BY MARY ALICE DIXON
When I look at her hands, sweet crumbling
Carolina cracker, I see Amazon flesh under
lilac lacquer.
I see Appalachian raisin pie, hot knuckled
with nuts, kneaded with thumbs, tart old
purple plums.
When I touch my own hands they twist
to my mother’s silvered glass wrist
as she answers the song of brittling sky
dancing down Providence Road, to fly
where the path narrows to nothing, where
the shoulder ambushes the foot that dared
venture forth seeking I-85 north, where she
fell.
When I look at my palms I see my mother’s
October hands in me, tulip blood in winter skin,
broken heart that turned to tin, the day my
mother died.
When I look at my hands, hard laced to the bones
of her ladder back chair, I see my own fingers are
folding in prayer, bearing the arms of the woman
who carried them there, sweet Carolina cracker,
mystery of Amazon flesh, lilac lacquer.
Mary Alice Dixon lives in Charlotte, NC, where she volunteers with hospice. She has been an attorney and a professor of architectural history who taught in China, North Carolina, and Minnesota. Her recent work is in, or forthcoming from, Kakalak, Main Street Rag, Mythic Circle, Capsule Stories, That Southern Thing, County Lines, Stonecoast Review, North Dakota Quarterly, Passager's Pandemic Diaries, Pine Song Awards: 2021, and elsewhere.
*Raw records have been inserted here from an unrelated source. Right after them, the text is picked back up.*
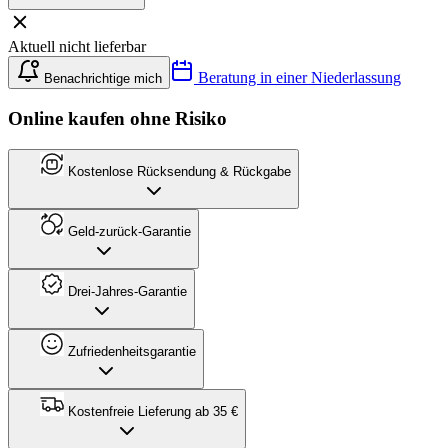
Aktuell nicht lieferbar
Beratung in einer Niederlassung
Benachrichtige mich
Online kaufen ohne Risiko
Kostenlose Rücksendung & Rückgabe
Geld-zurück-Garantie
Drei-Jahres-Garantie
Zufriedenheitsgarantie
Kostenfreie Lieferung ab 35 €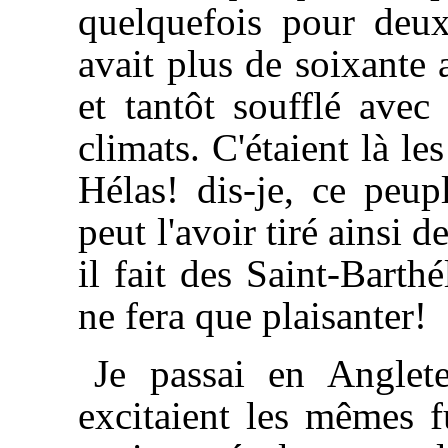
quelquefois pour deux
avait plus de soixante 
et tantôt soufflé avec
climats. C'étaient là les
Hélas! dis-je, ce peup
peut l'avoir tiré ainsi d
il fait des Saint-Barth
ne fera que plaisanter!
Je passai en Anglet
excitaient les mêmes f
Process Note: October Hands arose when an old friend asked me what I see in my hands. The answer became a poem for my mother, born in October, one hundred years ago. When I pick up my pen, I see my mother's fingerprints. When I finished the first draft of October Hands, I made a pie from one of my mother's favorite recipes. My kitchen was a mess but my pie was hot and nutty, which pretty much describes the way I write. For me, pies and poems come from the same place - hands that aren't afraid to make a mess.